> **To do**
Update the entries below by replacing each occurrence of "bols tibétains" with "bols chantants", and reproduce every line with nothing else changed.

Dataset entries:
========================================
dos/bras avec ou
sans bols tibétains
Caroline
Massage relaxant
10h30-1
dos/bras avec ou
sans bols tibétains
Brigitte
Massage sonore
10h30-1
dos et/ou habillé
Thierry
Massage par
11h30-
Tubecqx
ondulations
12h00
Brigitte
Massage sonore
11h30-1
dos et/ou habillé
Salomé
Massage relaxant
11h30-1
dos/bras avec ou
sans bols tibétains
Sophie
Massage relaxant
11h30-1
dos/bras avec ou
========================================
> **Exercise answer**
dos/bras avec ou
sans bols chantants
Caroline
Massage relaxant
10h30-1
dos/bras avec ou
sans bols chantants
Brigitte
Massage sonore
10h30-1
dos et/ou habillé
Thierry
Massage par
11h30-
Tubecqx
ondulations
12h00
Brigitte
Massage sonore
11h30-1
dos et/ou habillé
Salomé
Massage relaxant
11h30-1
dos/bras avec ou
sans bols chantants
Sophie
Massage relaxant
11h30-1
dos/bras avec ou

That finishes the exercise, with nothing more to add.